→ **KUTIPAN TEKS**
Penulis dan Popularitas

Penulis dan popularitas adalah satu tema yang selama ini menjadi unek-unek diri sendiri dan you know what lah, mengapa sekarang banyak orang yang menambah embel macam-macam di belakang atau di bawah namanya saat mempublis sesuatu.

Direktur lah, aktivis literasi lah, pegiat filsafat lah, aktivis gender lah, ini lah, itu lah, yang bisa jadi hanya ikut-ikutan trend. Belum tentu juga embel-embel itu dapat dipertanggungjawabkan. Apalagi jika embel macam-macam itu tidak signifikan mengubah keadaan dirinya, atau syukur-syukur bisa memberi sumbangsih bagi komunitas dan kehidupan sekitarnya.

Di suatu grup Wa, kadang saya jengkel sendiri menemukan seseorang memosting link tulisan entah apa, yang kemudian memajang status sebagai direktur, lembaga apa gitu, yang tidak pernah saya tahu kiprahnya dan tidak pernah saya dengarkan (atau mungkin saya yang kuper, ya?). Seolah-olah penyematan itu adalah haknya dan dengan enteng saja melakukannya tanpa ada prosedur panjang dalam sejarah pengalaman keilmuannya.

→ **CUPLIKAN DATA**
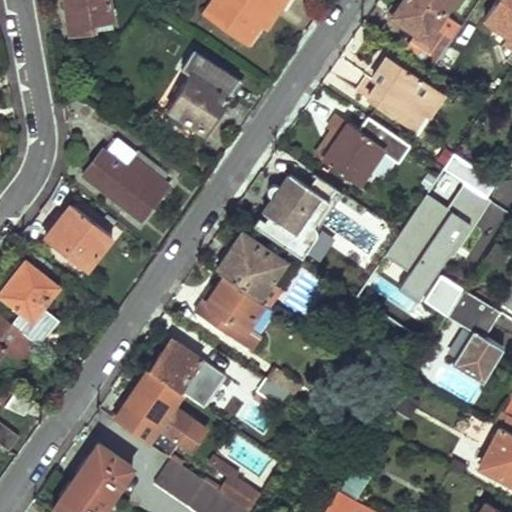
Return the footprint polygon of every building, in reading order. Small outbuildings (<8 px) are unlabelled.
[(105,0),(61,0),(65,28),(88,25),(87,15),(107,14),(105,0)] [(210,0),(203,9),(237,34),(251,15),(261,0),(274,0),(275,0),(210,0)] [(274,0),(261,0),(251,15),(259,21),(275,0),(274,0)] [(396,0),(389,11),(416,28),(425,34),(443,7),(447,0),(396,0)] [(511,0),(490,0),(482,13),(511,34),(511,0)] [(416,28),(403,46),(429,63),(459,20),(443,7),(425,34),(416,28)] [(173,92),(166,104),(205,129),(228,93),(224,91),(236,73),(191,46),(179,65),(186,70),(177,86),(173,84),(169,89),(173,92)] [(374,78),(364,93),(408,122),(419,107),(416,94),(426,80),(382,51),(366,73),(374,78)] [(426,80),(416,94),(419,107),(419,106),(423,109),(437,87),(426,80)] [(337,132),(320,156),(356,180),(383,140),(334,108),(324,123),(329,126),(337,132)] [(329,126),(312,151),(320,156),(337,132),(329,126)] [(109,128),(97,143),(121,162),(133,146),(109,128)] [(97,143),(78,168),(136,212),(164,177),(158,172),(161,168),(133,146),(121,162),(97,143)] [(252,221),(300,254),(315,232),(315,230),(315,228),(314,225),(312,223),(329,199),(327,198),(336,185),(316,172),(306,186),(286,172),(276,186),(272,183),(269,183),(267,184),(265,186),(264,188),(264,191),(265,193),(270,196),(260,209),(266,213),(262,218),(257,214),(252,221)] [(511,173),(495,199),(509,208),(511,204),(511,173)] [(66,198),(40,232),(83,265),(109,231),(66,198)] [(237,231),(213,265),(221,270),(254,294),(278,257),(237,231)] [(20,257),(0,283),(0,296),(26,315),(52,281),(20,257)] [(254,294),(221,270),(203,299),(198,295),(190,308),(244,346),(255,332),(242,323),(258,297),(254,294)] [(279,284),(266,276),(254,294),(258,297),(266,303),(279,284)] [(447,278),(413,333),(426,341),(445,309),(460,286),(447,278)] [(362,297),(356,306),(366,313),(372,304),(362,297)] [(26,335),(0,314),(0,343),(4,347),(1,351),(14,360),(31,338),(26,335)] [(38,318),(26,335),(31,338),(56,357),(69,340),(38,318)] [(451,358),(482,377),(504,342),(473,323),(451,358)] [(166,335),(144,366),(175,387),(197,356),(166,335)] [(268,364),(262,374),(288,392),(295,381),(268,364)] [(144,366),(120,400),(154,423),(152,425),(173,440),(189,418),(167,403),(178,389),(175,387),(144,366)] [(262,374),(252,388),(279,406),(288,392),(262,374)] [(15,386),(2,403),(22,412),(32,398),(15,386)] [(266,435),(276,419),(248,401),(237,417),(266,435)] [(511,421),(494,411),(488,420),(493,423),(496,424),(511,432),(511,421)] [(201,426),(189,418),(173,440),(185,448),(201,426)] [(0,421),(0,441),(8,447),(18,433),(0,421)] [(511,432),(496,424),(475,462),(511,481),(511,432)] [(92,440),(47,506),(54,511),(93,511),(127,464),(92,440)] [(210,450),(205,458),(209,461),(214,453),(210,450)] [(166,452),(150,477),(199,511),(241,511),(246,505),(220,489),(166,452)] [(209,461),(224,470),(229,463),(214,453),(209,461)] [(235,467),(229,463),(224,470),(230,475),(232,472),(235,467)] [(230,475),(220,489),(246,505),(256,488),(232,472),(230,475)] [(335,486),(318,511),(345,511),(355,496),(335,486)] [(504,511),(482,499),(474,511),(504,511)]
---
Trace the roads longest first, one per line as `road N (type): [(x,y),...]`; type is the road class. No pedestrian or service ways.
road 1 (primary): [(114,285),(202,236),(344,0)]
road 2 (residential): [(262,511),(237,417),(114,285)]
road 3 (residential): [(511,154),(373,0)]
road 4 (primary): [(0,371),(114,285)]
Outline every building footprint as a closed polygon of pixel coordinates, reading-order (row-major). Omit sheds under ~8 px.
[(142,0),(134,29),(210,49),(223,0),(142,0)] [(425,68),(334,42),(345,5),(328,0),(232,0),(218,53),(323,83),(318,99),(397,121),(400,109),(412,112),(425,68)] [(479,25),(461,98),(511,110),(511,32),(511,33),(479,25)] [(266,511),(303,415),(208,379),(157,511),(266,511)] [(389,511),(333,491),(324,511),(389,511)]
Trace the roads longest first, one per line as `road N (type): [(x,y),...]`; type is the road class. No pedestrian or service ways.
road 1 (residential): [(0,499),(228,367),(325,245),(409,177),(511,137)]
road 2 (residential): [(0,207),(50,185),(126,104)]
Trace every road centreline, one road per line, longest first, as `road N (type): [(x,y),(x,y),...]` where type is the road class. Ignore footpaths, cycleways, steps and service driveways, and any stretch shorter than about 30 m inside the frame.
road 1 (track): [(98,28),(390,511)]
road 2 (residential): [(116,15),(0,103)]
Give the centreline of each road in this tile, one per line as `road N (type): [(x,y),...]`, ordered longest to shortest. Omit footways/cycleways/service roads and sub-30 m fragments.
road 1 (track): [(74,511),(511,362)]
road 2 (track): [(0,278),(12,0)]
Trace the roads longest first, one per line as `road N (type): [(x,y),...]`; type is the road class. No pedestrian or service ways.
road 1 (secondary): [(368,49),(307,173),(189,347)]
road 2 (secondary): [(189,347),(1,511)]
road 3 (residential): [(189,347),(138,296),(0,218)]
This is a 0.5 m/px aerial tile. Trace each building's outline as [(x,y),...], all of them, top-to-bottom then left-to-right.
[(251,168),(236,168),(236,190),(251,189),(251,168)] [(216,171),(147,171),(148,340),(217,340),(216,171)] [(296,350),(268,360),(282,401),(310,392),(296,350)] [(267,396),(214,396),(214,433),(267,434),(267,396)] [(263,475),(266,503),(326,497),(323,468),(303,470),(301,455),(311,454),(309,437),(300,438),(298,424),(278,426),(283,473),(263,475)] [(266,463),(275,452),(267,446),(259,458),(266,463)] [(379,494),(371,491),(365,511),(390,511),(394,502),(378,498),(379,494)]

→ **TUJUAN LATIHAN**
Tolong terjemahkan ke dalam bahasa Inggris kalimat "Belum tentu juga embel-embel itu dapat dipertanggungjawabkan." dari teks tentang penulis dan popularitas.

→ **HASIL AKHIR**
Nor is it certain that those add-on titles can actually be justified.